In solid-phase synthesis, sugar building blocks are attached to a surface or a bead, which can be moved during the synthesis process to allow other monosaccharides to be added. The one-pot approach uses a computer program to determine which monosaccharides to place in a flask; the next reagent is added and the mixture stirred. This process is repeated until an oligosaccharide is obtained. “What you save is the different work-up steps that often take much more time to achieve than the actual synthesis,” says Seeberger of the one-pot approach. He adds that in this sense, both approaches cut down on the purification and separation steps in carbohydrate synthesis.

Seeberger sees the building blocks as a big issue for both approaches. Unlike DNA, which has four nucleotide bases, or the 20 amino acids that comprise peptides, there are 10 common monosaccharides in humans and many more in bacterial systems. Even more vexing when it comes to synthesis is the potential for branching of sugars. For example, glucose can link to another sugar at two points in its structure — a 1–6 linkage or a 1–4 linkage. This means that two different building blocks must be available for synthesis, which adds another level of complexity. The synthesis of monosaccharide building blocks was advanced recently when Shang-Cheng Hung in Taiwan and his colleagues reported a selective one-pot synthesis approach for the synthesis of highly functionalized, differentially protected monosaccharides3.

Some commercial companies are producing monosaccharide building blocks for chemical syntheses. Dextra Laboratories in Reading, UK, offers monosaccharides as well as various glycoconjugates and more complex N-linked oligosaccharides. And other companies such as Omicron Biochemicals of South Bend, Indiana, and GLYCOTEAM in Hamburg, Germany, offer carbohydrate chemical synthesis services.

Chemical synthesis is not the only route to obtaining synthetic carbohydrates — researchers can also take advantage of nature's methods. “Enzymatic synthesis is one approach the CFG uses and that has enormously accelerated the rate at which you can synthesize complex natural sugars,” says Paulson. But the approach is limited by the number of glycosyltransferase enzymes needed to synthesize all the carbohydrates researchers may be interested in. The number of glycosyltransferases needed for synthesis can be almost as daunting as the number of monosaccharide building blocks in chemical approaches. For example, GlycoGene, a company based in Ibaraki, Japan, offers enzymatic synthesis services to researchers through the use of more than 180 different glycosyltransferases. For this reason, the CFG has merged enzymology and chemistry in the production of many of the sugars on its glycan array.

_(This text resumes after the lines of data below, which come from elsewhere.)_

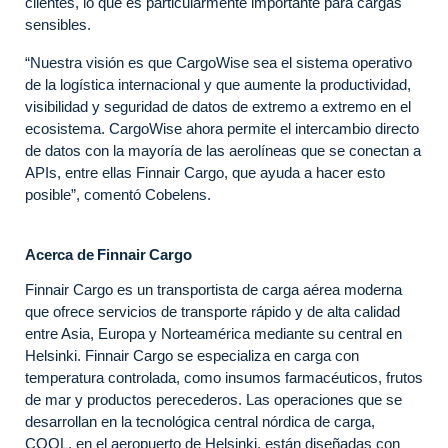
clientes, lo que es particularmente importante para cargas
sensibles.
“Nuestra visión es que CargoWise sea el sistema operativo
de la logística internacional y que aumente la productividad,
visibilidad y seguridad de datos de extremo a extremo en el
ecosistema. CargoWise ahora permite el intercambio directo
de datos con la mayoría de las aerolíneas que se conectan a
APIs, entre ellas Finnair Cargo, que ayuda a hacer esto
posible”, comentó Cobelens.
Acerca de Finnair Cargo
Finnair Cargo es un transportista de carga aérea moderna
que ofrece servicios de transporte rápido y de alta calidad
entre Asia, Europa y Norteamérica mediante su central en
Helsinki. Finnair Cargo se especializa en carga con
temperatura controlada, como insumos farmacéuticos, frutos
de mar y productos perecederos. Las operaciones que se
desarrollan en la tecnológica central nórdica de carga,
COOL, en el aeropuerto de Helsinki, están diseñadas con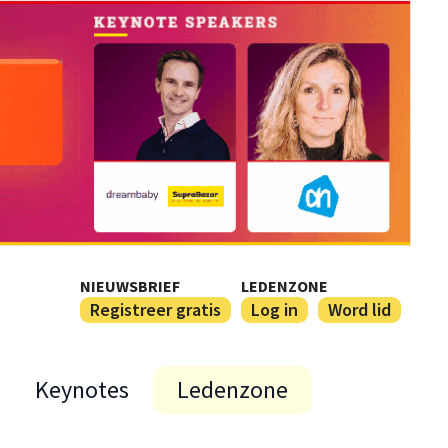
NIEUWSBRIEF
LEDENZONE
Registreer gratis
Log in
Word lid
Keynotes
Ledenzone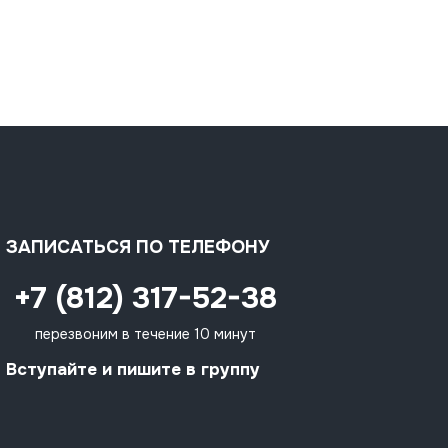
ЗАПИСАТЬСЯ ПО ТЕЛЕФОНУ
+7 (812) 317-52-38
перезвоним в течение 10 минут
Вступайте и пишите в группу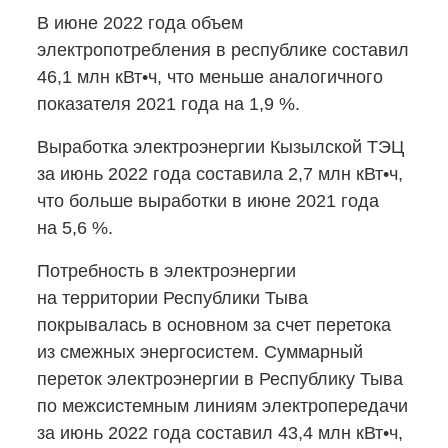
В июне 2022 года объем
электропотребления в республике составил
46,1 млн кВт•ч, что меньше аналогичного
показателя 2021 года на 1,9 %.
Выработка электроэнергии Кызылской ТЭЦ
за июнь 2022 года составила 2,7 млн кВт•ч,
что больше выработки в июне 2021 года
на 5,6 %.
Потребность в электроэнергии
на территории Республики Тыва
покрывалась в основном за счет перетока
из смежных энергосистем. Суммарный
переток электроэнергии в Республику Тыва
по межсистемным линиям электропередачи
за июнь 2022 года составил 43,4 млн кВт•ч,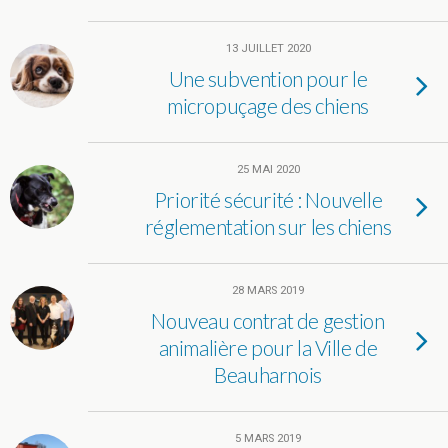
13 JUILLET 2020
Une subvention pour le
micropuçage des chiens
25 MAI 2020
Priorité sécurité : Nouvelle
réglementation sur les chiens
28 MARS 2019
Nouveau contrat de gestion
animalière pour la Ville de
Beauharnois
5 MARS 2019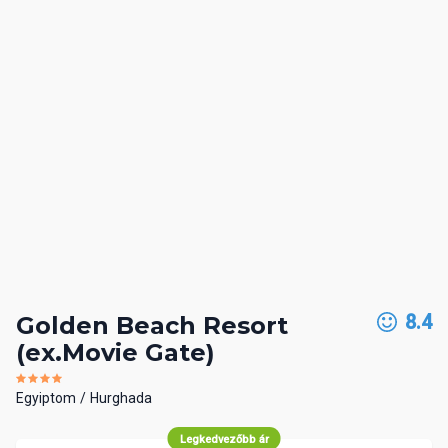
8.4
Golden Beach Resort
(ex.Movie Gate)
Egyiptom
Hurghada
Legkedvezőbb ár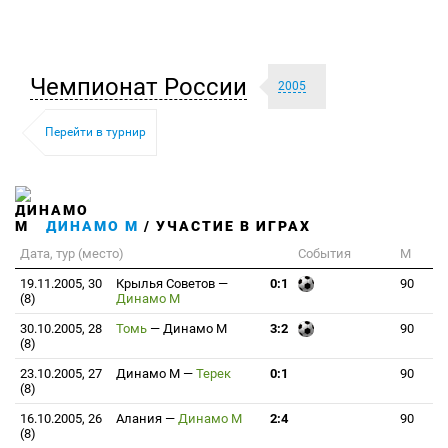
Чемпионат России
2005
Перейти в турнир
ДИНАМО М
/ УЧАСТИЕ В ИГРАХ
Дата, тур (место)
События
М
19.11.2005, 30
Крылья Советов
—
0:1
90
(8)
Динамо М
30.10.2005, 28
Томь
—
Динамо М
3:2
90
(8)
23.10.2005, 27
Динамо М
—
Терек
0:1
90
(8)
16.10.2005, 26
Алания
—
Динамо М
2:4
90
(8)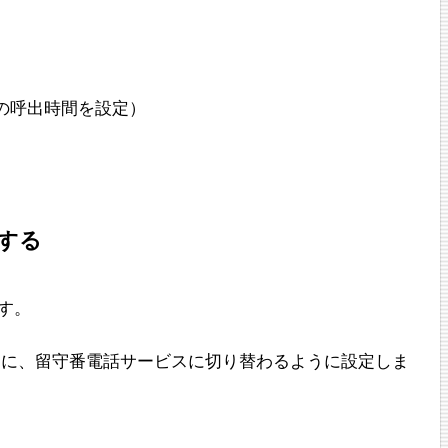
の呼出時間を設定）
定する
ます。
間に、留守番電話サービスに切り替わるように設定しま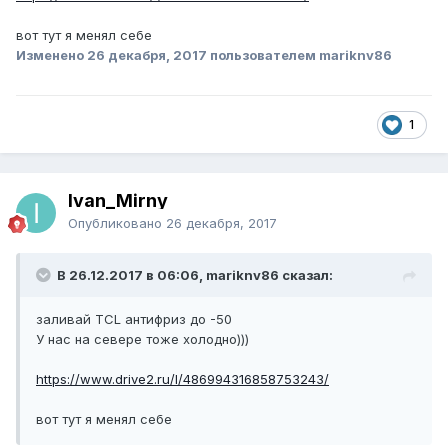
вот тут я менял себе
Изменено
26 декабря, 2017
пользователем mariknv86
1
Ivan_Mirny
Опубликовано
26 декабря, 2017
В 26.12.2017 в 06:06, mariknv86 сказал:
заливай TCL антифриз до -50
У нас на севере тоже холодно)))
https://www.drive2.ru/l/486994316858753243/
вот тут я менял себе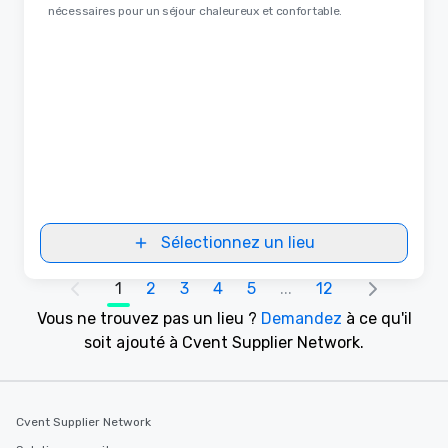
nécessaires pour un séjour chaleureux et confortable.
Sélectionnez un lieu
1
2
3
4
5
...
12
Vous ne trouvez pas un lieu ?
Demandez
à ce qu'il
soit ajouté à Cvent Supplier Network.
Cvent Supplier Network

Peter Seeberger is working on fresh approaches to carbohydrate synthesis. Credit: ETH-ZURICH

Although he is keen to see automated chemical synthesis up and running, Paulson sees gaps when it comes to the carbohydrates that can be synthesized with existing methods. “You cannot make everything you want now, although you can make some carbohydrates quickly and easily,” he says. “The gaps are the key things and these might be what people are really interested in looking at.”

Despite this, Seeberger still sees access to tools as the greatest challenge in glycobiology at the moment. “When you think about genomics and proteomics, you can sequence and you can synthesize,” he says. “But those two things are still not generally possible in glycobiology.”

The field of glycobiology is still finding its way 20 years after the word was first printed. Although advances in the analysis and synthesis of carbohydrates are leading to fresh insights, much remains to be discovered. But Dwek can sit back and take comfort in the knowledge that his word has blossomed into a field that continues to grow. “I think the future of glycobiology is very exciting,” he says.